What needs to be done> Beginning with the opening line of the entries, return every line through the one containing "pour les appétits", both included, and nothing else. Omit pictures.
= = = = =
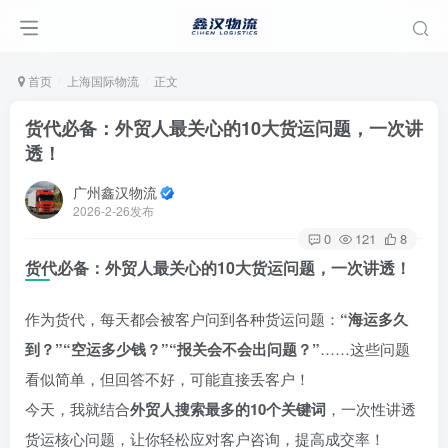
首页
上海国际物流
正文
货代必备：外贸人最关心的10大货运问题，一次讲
透！
广州鑫汉物流
2026-2-26发布
0
121
8
货代必备：外贸人最关心的10大货运问题，一次讲透！
作为货代，每天都会被客户问到各种货运问题：
“海运多久
到？”“空运多少钱？”“报关会不会出问题？”
……这些问题
看似简单，但回答不好，可能直接丢客户！
今天，我就结合
外贸人搜索最多的10个关键词
，一次性讲透
货运核心问题，让你轻松应对客户咨询，提高成交率！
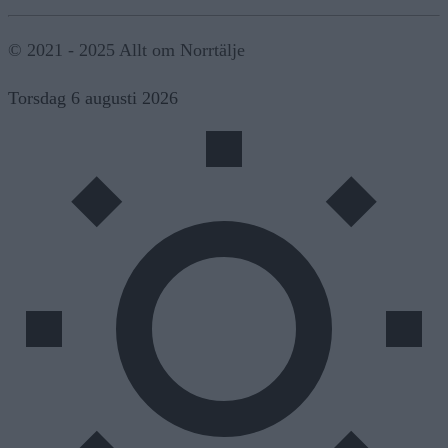
© 2021 - 2025 Allt om Norrtälje
Torsdag 6 augusti 2026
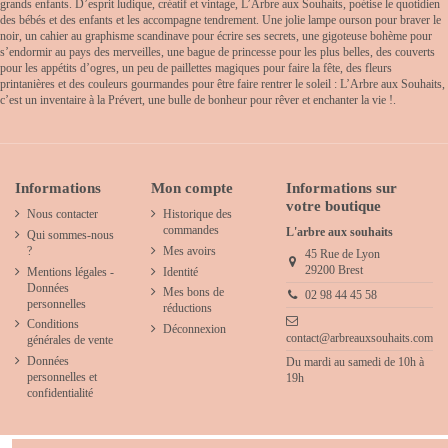
grands enfants. D’esprit ludique, créatif et vintage, L’Arbre aux Souhaits, poétise le quotidien
des bébés et des enfants et les accompagne tendrement. Une jolie lampe ourson pour braver le
noir, un cahier au graphisme scandinave pour écrire ses secrets, une gigoteuse bohème pour
s’endormir au pays des merveilles, une bague de princesse pour les plus belles, des couverts
pour les appétits d’ogres, un peu de paillettes magiques pour faire la fête, des fleurs
printanières et des couleurs gourmandes pour être faire rentrer le soleil : L’Arbre aux Souhaits,
c’est un inventaire à la Prévert, une bulle de bonheur pour rêver et enchanter la vie !.
Informations
Mon compte
Informations sur
votre boutique
Nous contacter
Historique des
commandes
L'arbre aux souhaits
Qui sommes-nous
?
Mes avoirs
45 Rue de Lyon
29200 Brest
Mentions légales -
Identité
Données
Mes bons de
02 98 44 45 58
personnelles
réductions
Conditions
Déconnexion
contact@arbreauxsouhaits.com
générales de vente
Données
Du mardi au samedi de 10h à
personnelles et
19h
confidentialité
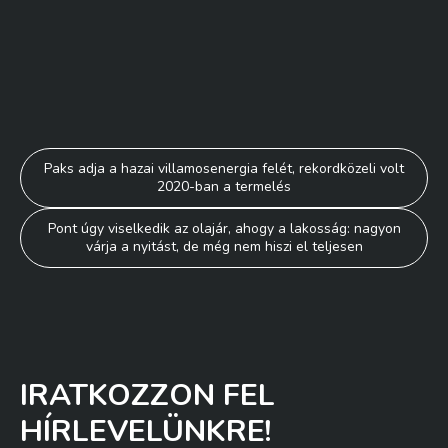
Bejegyzés
Paks adja a hazai villamosenergia felét, rekordközeli volt
2020-ban a termelés
navigáció
Pont úgy viselkedik az olajár, ahogy a lakosság: nagyon
várja a nyitást, de még nem hiszi el teljesen
IRATKOZZON FEL
HÍRLEVELÜNKRE!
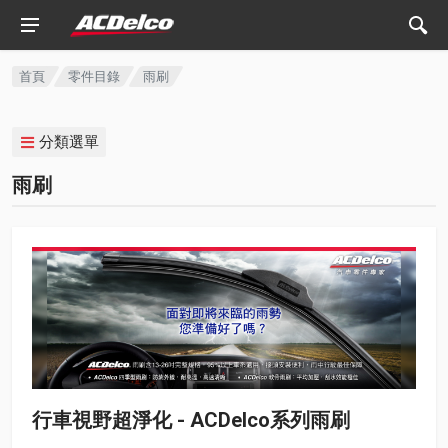
首頁
零件目錄
雨刷
分類選單
雨刷
行車視野超淨化 - ACDelco系列雨刷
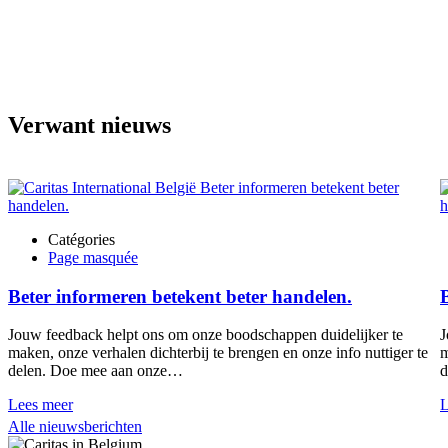
Verwant nieuws
Catégories
Page masquée
Beter informeren betekent beter handelen.
Jouw feedback helpt ons om onze boodschappen duidelijker te
J
maken, onze verhalen dichterbij te brengen en onze info nuttiger te
m
delen. Doe mee aan onze…
d
Lees meer
L
Alle nieuwsberichten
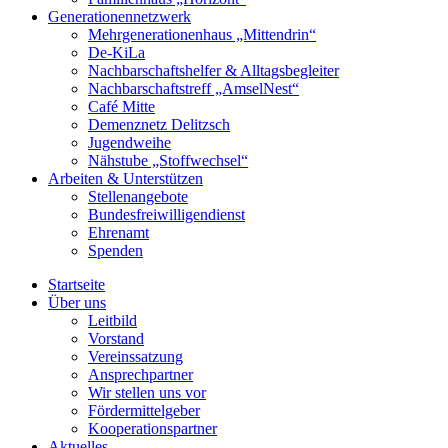
Generationennetzwerk
Mehrgenerationenhaus „Mittendrin“
De-KiLa
Nachbarschaftshelfer & Alltagsbegleiter
Nachbarschaftstreff „AmselNest“
Café Mitte
Demenznetz Delitzsch
Jugendweihe
Nähstube „Stoffwechsel“
Arbeiten & Unterstützen
Stellenangebote
Bundesfreiwilligendienst
Ehrenamt
Spenden
Startseite
Über uns
Leitbild
Vorstand
Vereinssatzung
Ansprechpartner
Wir stellen uns vor
Fördermittelgeber
Kooperationspartner
Aktuelles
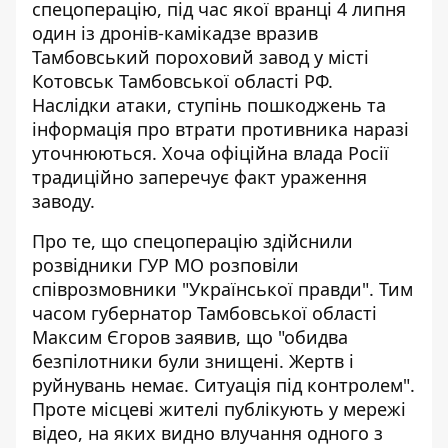
спецоперацію, під час якої вранці 4 липня
один із дронів-камікадзе вразив
Тамбовський пороховий завод
у місті
Котовськ Тамбовської області РФ.
Наслідки атаки, ступінь пошкоджень та
інформація про втрати противника наразі
уточнюються. Хоча офіційна влада Росії
традиційно заперечує факт ураження
заводу.
Про те, що спецоперацію
здійснили
розвідники ГУР МО розповіли
співрозмовники "Української правди"
. Тим
часом губернатор Тамбовської області
Максим Єгоров заявив, що "обидва
безпілотники були знищені. Жертв і
руйнувань немає. Ситуація під контролем".
Проте місцеві жителі публікують у мережі
відео, на яких видно влучання одного з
= = = = =
Exercise result>
首页
上海国际物流
正文
货代必备：外贸人最关心的10大货运问题，一次讲
透！
广州鑫汉物流
2026-2-26发布
0
121
8
货代必备：外贸人最关心的10大货运问题，一次讲透！
作为货代，每天都会被客户问到各种货运问题：
“海运多久
到？”“空运多少钱？”“报关会不会出问题？”
……这些问题
看似简单，但回答不好，可能直接丢客户！
今天，我就结合
外贸人搜索最多的10个关键词
，一次性讲透
货运核心问题，让你轻松应对客户咨询，提高成交率！
© 2021 - 2025 Allt om Norrtälje
Torsdag 6 augusti 2026
grands enfants. D’esprit ludique, créatif et vintage, L’Arbre aux Souhaits, poétise le quotidien
des bébés et des enfants et les accompagne tendrement. Une jolie lampe ourson pour braver le
noir, un cahier au graphisme scandinave pour écrire ses secrets, une gigoteuse bohème pour
s’endormir au pays des merveilles, une bague de princesse pour les plus belles, des couverts
pour les appétits d’ogres, un peu de paillettes magiques pour faire la fête, des fleurs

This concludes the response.